The aliens here supported fewer arthropod species than did those of indigenous vegetation, supporting the findings of Watts (1951) and Samways et al. (1996). The alien sites were drier than native vegetation but also had a dense (canopy giving deep shade) and a litter cover physically and chemically different from the historic condition. This meant that the alien tree cover was functionally different from the native vegetation, as in Michigan (Leege and Murphy 2001). Furthermore, arthropod species richness was relatively high in the native fynbos, with its low and varied soil compaction levels, compared to aliens, which had relatively uniform and low compaction levels.

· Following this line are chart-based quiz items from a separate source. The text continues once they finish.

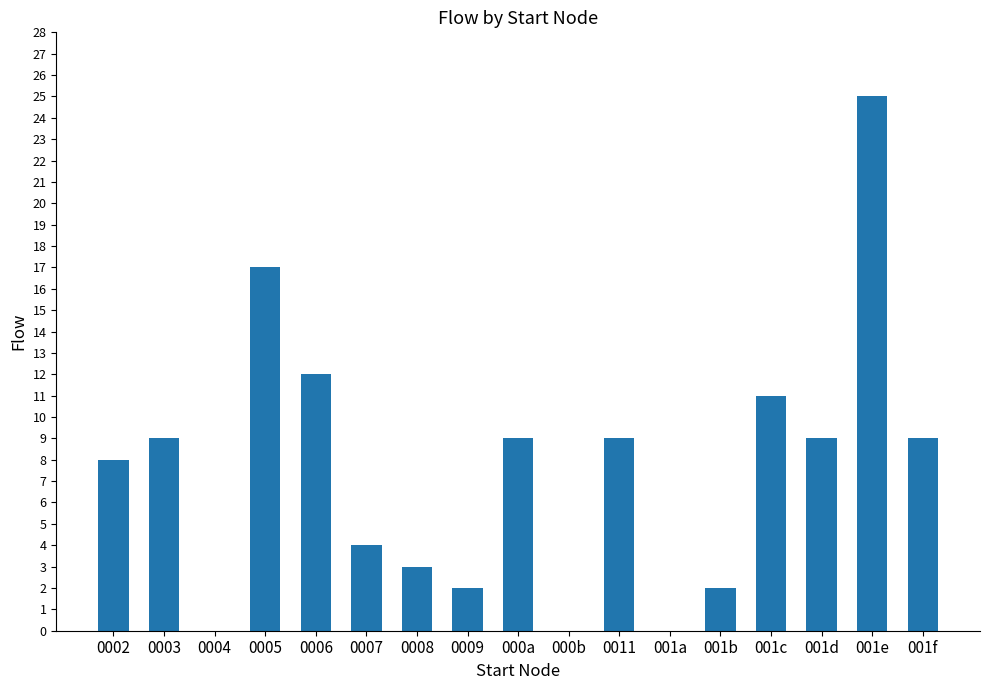

What is the greatest value displayed?

25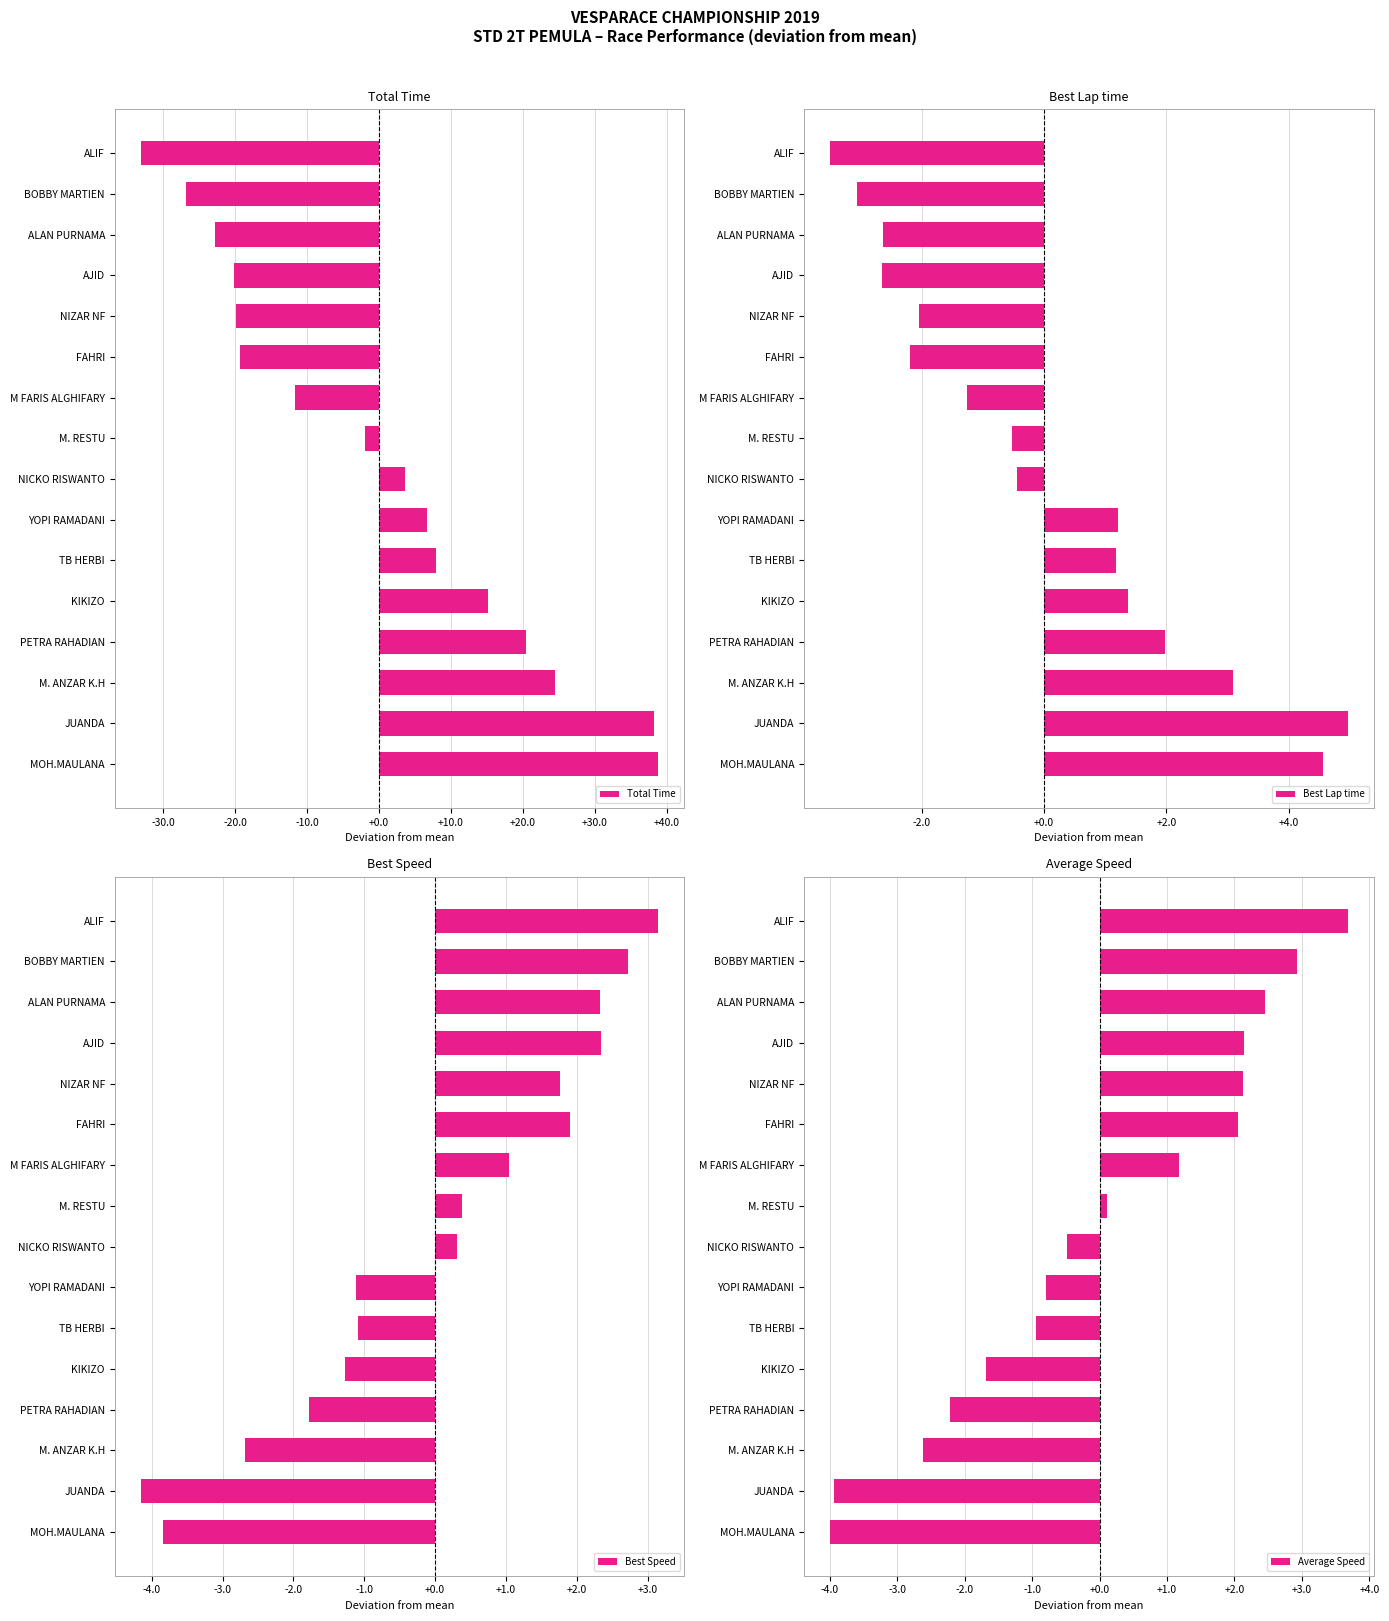

Which series has the largest total across all categories?

Best Lap time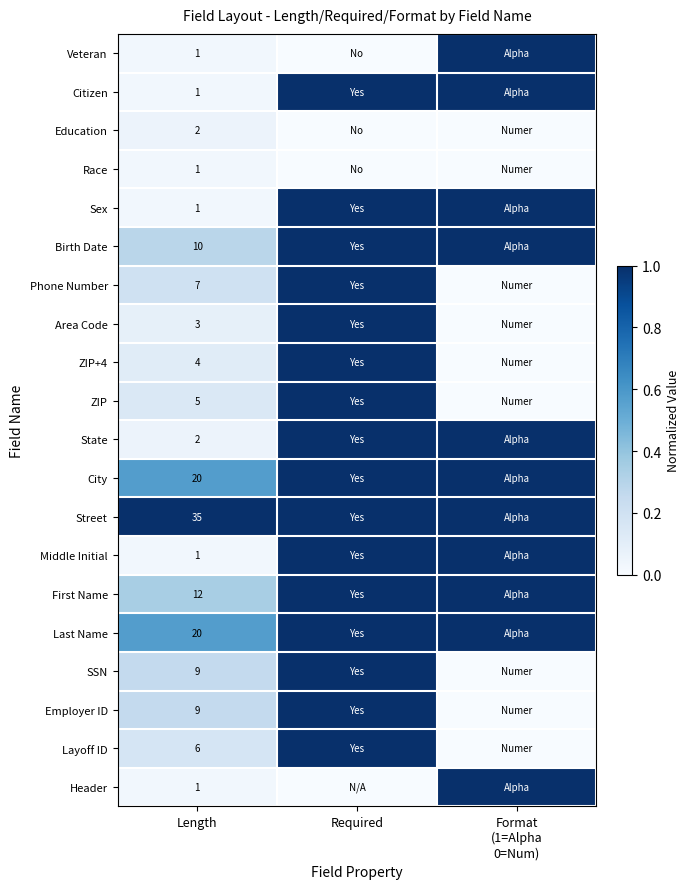

True or false: SSN has a value of 2 at Length.

False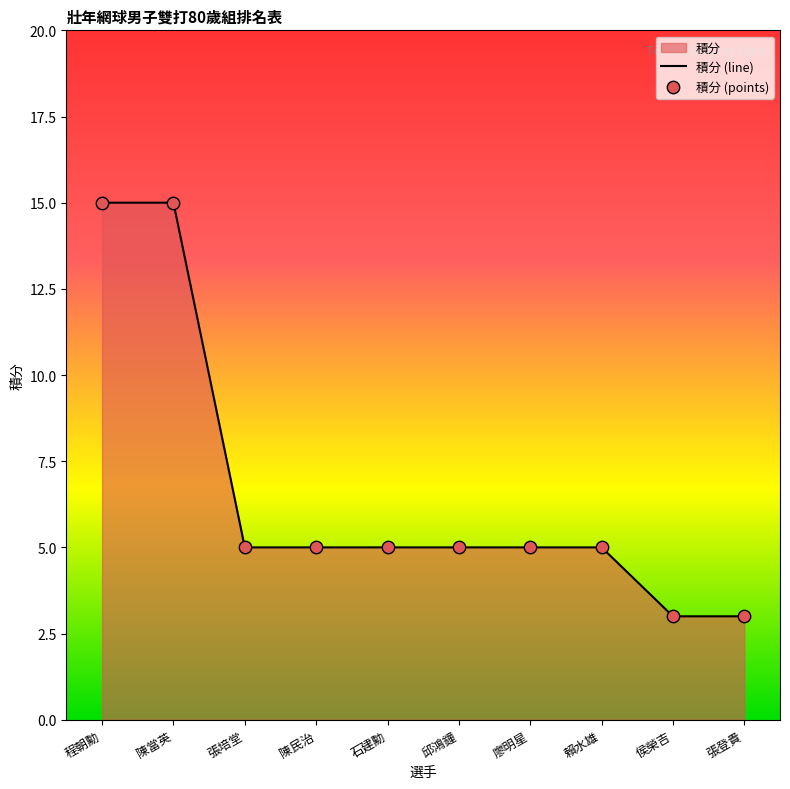

What is the change in value from 張培堂 to 侯榮吉?

-2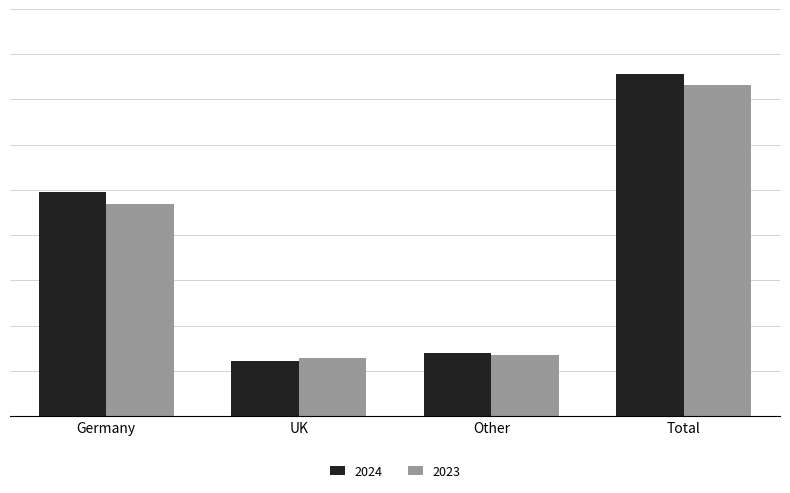

At which label does 2024 reach its minimum?

UK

Correlation between soil factors and arthropod species richness and abundance in different vegetation types

Density of soil fauna in agricultural areas is closely linked to soil structure (Usher 1975). Furthermore, increased soil compaction leads to a reduction in arthropod species diversity (Heisler and Kaiser 1995; Schrader and Lingnau 1997; Dittmer and Schrader 2000), with vineyard activities increasing soil compaction and altering the characteristics of the soil, leading to a reduction in habitats for the soil mesofauna (Larsen et al. 2004; Watson and Kelsey 2006). However, our study does not confirm these findings. This implies that disturbance of soil profile alone does not necessarily have as great an impact on the associated surface-active arthropods, as other studies might suggest. Nevertheless, soil has an effect on the amount of water held to enhance plant growth (Thomas and Squires 1991), and so provision of habitat for arthropods, which is reduced when the soil is compacted.

The differences in compaction levels between natural fynbos and cleared sites were small. It is interesting to view this in terms of restoration, with natural fynbos and cleared sites having similar soil compaction, and comparable arthropod species richness. This implies that, in terms of compaction at least, that alien trees leave the ground in a reduced state of compaction which, from our results, suggests that this enables good ground-living arthropod species recovery. In short, clearing alien trees sets the stage for recovery of arthropod assemblages to levels similar to those in natural vegetation, bearing in mind however, that aliens can change soil chemistry (Payet et al. 2001).

Conclusions and recommendations

We show here that vineyard soils are subject to some compactive degradation. This means that proficiency of soil to support higher arthropod diversity within the vineyards can be increased when operations are scheduled at appropriate moisture content (i.e. in dry soils). This is not to say that vineyards were poor in species, with 80 % of the total sampled accounted for. Even the alien plants, probably because of their ability to reduce compaction and increase leaf litter and moisture, had 77 % of the total arthropod fauna. However, arthropods were not so numerous or evenly distributed in the soil under alien trees than in natural vegetation, suggesting perhaps there could be ongoing impoverishment of the fauna should the alien trees not be removed. Overall, these results indicate the negative impact of alien invasive vegetation, more so than soil compaction in vineyards. Yet, this negative situation is reversible, with removal of invasive alien trees being associated with rapid recovery of certain soil conditions, enough to improve arthropod diversity.